### REQUIRED ACTION
Exactly as they appear below, repeat the lines from the one with "Figure 2. Spatial" through the one with "Figure 2. Distribution", and no others.

..........

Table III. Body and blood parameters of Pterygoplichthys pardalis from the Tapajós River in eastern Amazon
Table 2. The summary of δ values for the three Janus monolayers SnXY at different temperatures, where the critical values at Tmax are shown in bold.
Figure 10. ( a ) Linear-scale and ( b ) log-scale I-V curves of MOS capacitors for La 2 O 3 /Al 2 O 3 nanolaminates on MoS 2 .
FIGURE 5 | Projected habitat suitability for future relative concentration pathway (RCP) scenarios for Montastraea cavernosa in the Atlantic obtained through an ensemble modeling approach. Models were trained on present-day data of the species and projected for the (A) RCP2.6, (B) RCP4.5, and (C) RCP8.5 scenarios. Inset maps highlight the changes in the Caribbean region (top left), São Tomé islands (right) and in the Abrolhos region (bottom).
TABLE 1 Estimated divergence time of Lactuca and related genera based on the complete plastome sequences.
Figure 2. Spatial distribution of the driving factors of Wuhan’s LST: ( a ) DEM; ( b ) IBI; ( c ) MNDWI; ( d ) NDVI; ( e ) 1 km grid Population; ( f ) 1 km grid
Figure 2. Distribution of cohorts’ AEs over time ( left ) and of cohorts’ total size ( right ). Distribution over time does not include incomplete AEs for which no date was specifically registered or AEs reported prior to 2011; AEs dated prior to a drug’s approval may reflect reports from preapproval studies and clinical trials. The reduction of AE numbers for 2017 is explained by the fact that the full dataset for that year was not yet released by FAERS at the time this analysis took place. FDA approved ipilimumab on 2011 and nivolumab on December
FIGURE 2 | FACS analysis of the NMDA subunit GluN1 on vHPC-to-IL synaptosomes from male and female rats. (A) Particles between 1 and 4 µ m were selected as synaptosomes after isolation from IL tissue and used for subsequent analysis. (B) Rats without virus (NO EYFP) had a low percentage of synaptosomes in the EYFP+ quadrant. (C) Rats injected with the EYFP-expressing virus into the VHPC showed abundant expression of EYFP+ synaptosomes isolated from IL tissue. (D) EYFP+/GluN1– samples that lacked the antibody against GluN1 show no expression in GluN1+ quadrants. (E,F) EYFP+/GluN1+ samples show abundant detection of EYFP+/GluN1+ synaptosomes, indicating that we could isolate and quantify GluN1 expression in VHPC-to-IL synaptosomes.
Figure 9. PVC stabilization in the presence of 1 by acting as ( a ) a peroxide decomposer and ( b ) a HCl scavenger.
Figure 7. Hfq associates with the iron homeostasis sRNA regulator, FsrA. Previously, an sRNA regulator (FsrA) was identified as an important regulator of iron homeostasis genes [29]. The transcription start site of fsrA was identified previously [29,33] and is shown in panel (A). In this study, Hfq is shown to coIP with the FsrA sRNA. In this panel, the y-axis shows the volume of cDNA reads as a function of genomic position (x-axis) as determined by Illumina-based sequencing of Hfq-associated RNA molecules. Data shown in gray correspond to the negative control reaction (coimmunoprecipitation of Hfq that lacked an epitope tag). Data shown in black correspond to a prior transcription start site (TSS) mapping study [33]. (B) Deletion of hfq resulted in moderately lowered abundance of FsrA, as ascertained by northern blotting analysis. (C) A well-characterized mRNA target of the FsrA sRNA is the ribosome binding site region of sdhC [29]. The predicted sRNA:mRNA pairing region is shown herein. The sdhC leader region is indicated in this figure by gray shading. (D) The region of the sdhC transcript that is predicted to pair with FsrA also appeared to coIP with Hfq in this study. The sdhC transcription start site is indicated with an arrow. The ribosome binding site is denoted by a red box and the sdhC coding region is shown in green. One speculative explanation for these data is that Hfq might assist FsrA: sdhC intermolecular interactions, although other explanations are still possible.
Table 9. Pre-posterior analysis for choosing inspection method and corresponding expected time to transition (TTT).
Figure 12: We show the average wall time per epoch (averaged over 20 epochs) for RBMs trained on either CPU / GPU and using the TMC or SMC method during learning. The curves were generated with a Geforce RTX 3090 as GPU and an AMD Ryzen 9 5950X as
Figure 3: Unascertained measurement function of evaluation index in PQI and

..........

### REPLY
Figure 2. Spatial distribution of the driving factors of Wuhan’s LST: ( a ) DEM; ( b ) IBI; ( c ) MNDWI; ( d ) NDVI; ( e ) 1 km grid Population; ( f ) 1 km grid
Figure 2. Distribution of cohorts’ AEs over time ( left ) and of cohorts’ total size ( right ). Distribution over time does not include incomplete AEs for which no date was specifically registered or AEs reported prior to 2011; AEs dated prior to a drug’s approval may reflect reports from preapproval studies and clinical trials. The reduction of AE numbers for 2017 is explained by the fact that the full dataset for that year was not yet released by FAERS at the time this analysis took place. FDA approved ipilimumab on 2011 and nivolumab on December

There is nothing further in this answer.